2. Reporting visibility into report-upload duplicates removed

The same reporting update now includes metrics for report-upload duplicates removed. That gives teams better visibility into cleanup work that prevents dashboards and reports from being inflated by repeated findings, especially when ingesting security results from multiple runs or external uploads.

That lines up well with Corgea’s fingerprinting and reporting model in the docs. Corgea uses issue fingerprints to recognize the same vulnerability across scans and avoid duplicate issue reporting, and those fingerprints feed reporting views that are meant to show unique vulnerability counts and cleaner trend analysis over time. Surfacing duplicate-removal metrics makes that deduplication work more visible instead of leaving it as a hidden background process.

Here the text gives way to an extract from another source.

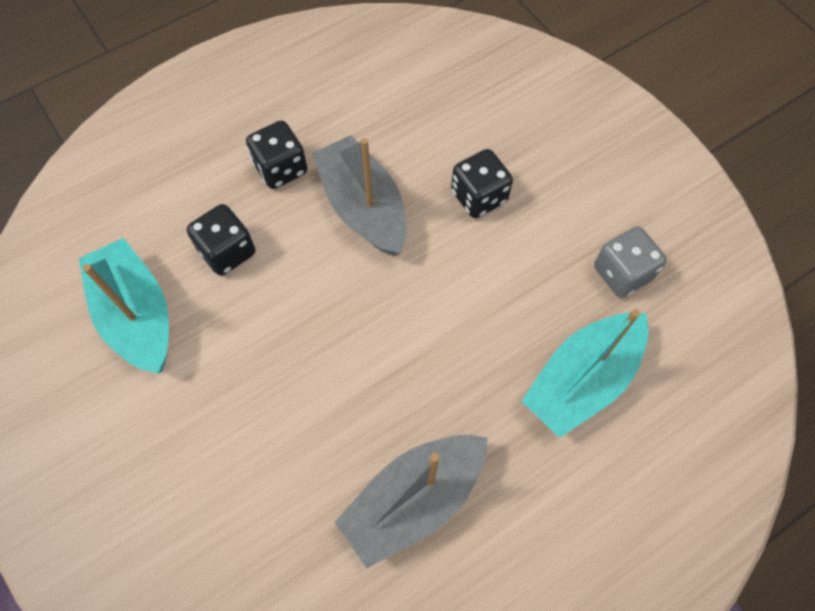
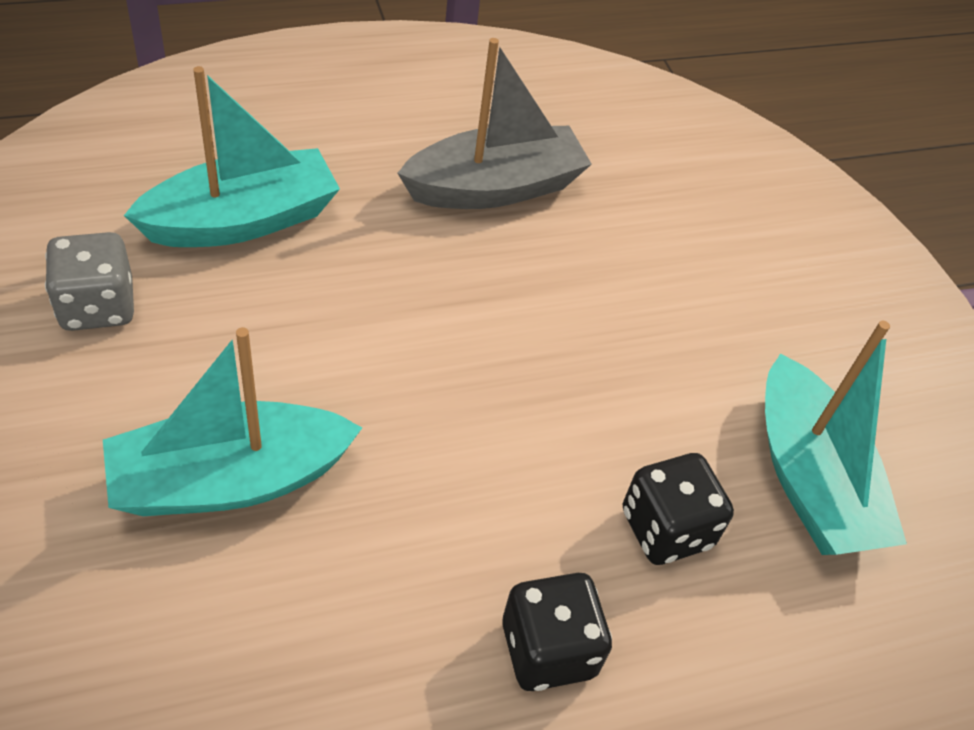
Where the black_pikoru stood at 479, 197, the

3. More reliable GitHub check-run updates on pull requests

Corgea also improved GitHub check-run updates so temporary GitHub server errors are retried more reliably when Corgea updates pull request checks. For teams that rely on PR-based workflows, that should reduce cases where a transient GitHub-side failure makes scan status look stale or incomplete.

The GitHub integration docs explain why this is an important quality-of-life improvement. Corgea uses GitHub checks to create and update check runs on pull requests, report security findings, and enforce merge-blocking policies, while also scanning pull requests and anchoring comments to changed lines in the diff. Making those check-run updates more resilient helps keep scan feedback dependable inside the workflow where developers are already reviewing code.

More features and improvements

  • This release was tightly focused on the three updates above; no additional public changelog items were listed for the July 6 v1.68.0 release.